Collected data entries:

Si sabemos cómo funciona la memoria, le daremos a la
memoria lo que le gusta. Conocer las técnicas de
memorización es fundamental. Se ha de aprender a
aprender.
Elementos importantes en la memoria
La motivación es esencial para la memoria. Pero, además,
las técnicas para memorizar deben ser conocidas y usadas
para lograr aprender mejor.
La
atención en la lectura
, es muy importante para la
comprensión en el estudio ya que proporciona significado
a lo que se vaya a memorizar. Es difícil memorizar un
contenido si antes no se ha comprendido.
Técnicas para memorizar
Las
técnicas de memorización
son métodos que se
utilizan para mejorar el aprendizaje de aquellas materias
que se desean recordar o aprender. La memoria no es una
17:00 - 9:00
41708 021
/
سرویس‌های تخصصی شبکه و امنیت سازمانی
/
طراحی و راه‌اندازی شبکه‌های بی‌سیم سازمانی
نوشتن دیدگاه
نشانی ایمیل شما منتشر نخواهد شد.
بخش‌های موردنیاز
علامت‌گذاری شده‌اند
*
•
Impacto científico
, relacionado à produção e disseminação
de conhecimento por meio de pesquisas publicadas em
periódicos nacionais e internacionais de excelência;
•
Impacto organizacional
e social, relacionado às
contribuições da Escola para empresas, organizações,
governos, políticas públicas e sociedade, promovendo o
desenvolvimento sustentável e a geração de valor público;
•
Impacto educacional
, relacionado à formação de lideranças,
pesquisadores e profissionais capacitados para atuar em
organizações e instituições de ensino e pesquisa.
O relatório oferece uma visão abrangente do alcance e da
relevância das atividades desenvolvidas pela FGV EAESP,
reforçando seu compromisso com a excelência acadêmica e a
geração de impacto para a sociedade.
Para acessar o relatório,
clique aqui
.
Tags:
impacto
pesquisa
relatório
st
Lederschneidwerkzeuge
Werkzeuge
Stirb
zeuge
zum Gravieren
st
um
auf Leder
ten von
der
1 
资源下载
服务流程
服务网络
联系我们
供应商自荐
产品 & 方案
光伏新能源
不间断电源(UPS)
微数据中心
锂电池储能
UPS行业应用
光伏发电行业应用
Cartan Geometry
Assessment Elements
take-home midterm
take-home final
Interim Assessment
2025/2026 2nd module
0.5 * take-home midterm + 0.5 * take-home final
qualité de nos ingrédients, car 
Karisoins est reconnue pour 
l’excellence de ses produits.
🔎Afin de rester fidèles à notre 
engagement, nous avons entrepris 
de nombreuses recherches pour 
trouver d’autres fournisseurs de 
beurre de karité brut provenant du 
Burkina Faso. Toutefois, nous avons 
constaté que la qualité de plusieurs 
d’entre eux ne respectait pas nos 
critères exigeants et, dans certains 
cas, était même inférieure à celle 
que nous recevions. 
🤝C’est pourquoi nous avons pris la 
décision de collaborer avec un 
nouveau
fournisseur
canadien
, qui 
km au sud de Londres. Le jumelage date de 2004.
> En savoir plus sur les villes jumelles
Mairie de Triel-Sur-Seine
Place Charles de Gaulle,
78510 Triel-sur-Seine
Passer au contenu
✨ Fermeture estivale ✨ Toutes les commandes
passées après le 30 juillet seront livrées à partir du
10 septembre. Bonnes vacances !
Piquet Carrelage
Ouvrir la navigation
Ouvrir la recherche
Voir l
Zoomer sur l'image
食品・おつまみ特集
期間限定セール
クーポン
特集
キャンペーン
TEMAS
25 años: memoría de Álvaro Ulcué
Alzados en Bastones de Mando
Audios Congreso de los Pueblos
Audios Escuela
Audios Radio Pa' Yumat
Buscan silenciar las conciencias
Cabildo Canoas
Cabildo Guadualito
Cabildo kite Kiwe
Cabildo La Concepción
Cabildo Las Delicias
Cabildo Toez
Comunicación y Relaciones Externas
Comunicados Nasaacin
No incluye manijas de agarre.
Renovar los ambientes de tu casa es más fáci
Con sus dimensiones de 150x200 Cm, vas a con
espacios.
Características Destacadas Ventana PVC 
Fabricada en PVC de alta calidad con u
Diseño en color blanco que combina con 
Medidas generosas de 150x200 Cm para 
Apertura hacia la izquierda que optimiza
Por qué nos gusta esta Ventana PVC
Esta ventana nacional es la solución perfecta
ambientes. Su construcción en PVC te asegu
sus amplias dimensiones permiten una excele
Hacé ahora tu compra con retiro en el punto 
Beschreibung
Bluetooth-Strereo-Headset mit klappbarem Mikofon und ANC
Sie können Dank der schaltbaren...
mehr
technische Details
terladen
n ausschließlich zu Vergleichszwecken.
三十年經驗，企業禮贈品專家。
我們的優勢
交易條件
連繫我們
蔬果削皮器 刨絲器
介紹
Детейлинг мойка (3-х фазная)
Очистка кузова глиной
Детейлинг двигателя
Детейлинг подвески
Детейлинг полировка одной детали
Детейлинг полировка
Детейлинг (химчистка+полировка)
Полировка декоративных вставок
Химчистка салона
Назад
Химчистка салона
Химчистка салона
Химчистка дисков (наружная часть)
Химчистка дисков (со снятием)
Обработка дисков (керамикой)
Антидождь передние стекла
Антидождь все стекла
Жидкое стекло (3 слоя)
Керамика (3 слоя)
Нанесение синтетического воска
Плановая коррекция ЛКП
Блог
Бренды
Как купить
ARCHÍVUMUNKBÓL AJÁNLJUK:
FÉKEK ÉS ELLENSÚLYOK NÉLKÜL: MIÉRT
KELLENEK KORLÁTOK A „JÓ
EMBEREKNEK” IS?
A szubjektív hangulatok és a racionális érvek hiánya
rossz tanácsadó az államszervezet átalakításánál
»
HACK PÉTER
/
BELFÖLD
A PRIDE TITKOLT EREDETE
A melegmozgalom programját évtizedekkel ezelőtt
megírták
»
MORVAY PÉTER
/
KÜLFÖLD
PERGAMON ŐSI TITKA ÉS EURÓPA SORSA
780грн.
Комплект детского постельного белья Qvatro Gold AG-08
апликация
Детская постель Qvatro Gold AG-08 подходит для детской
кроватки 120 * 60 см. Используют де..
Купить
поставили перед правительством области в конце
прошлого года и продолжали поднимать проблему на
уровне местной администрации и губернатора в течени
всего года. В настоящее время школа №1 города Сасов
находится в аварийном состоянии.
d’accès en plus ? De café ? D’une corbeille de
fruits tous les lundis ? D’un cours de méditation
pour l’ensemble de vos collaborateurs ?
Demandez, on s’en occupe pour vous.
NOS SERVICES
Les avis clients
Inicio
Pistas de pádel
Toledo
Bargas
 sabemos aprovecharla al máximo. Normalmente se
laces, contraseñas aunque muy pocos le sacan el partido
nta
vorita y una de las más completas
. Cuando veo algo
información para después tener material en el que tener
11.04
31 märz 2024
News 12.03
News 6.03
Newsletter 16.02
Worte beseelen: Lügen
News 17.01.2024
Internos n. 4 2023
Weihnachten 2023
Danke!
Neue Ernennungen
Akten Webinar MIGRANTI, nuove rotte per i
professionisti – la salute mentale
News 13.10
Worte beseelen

*TASK DIRECTIONS:* Could you restate, word for word, the lines above from the one with "engagement, nous avons entrepris" to the one with "d’entre eux ne respectait pas nos", both included?

*TASK RESULT:*
engagement, nous avons entrepris 
de nombreuses recherches pour 
trouver d’autres fournisseurs de 
beurre de karité brut provenant du 
Burkina Faso. Toutefois, nous avons 
constaté que la qualité de plusieurs 
d’entre eux ne respectait pas nos 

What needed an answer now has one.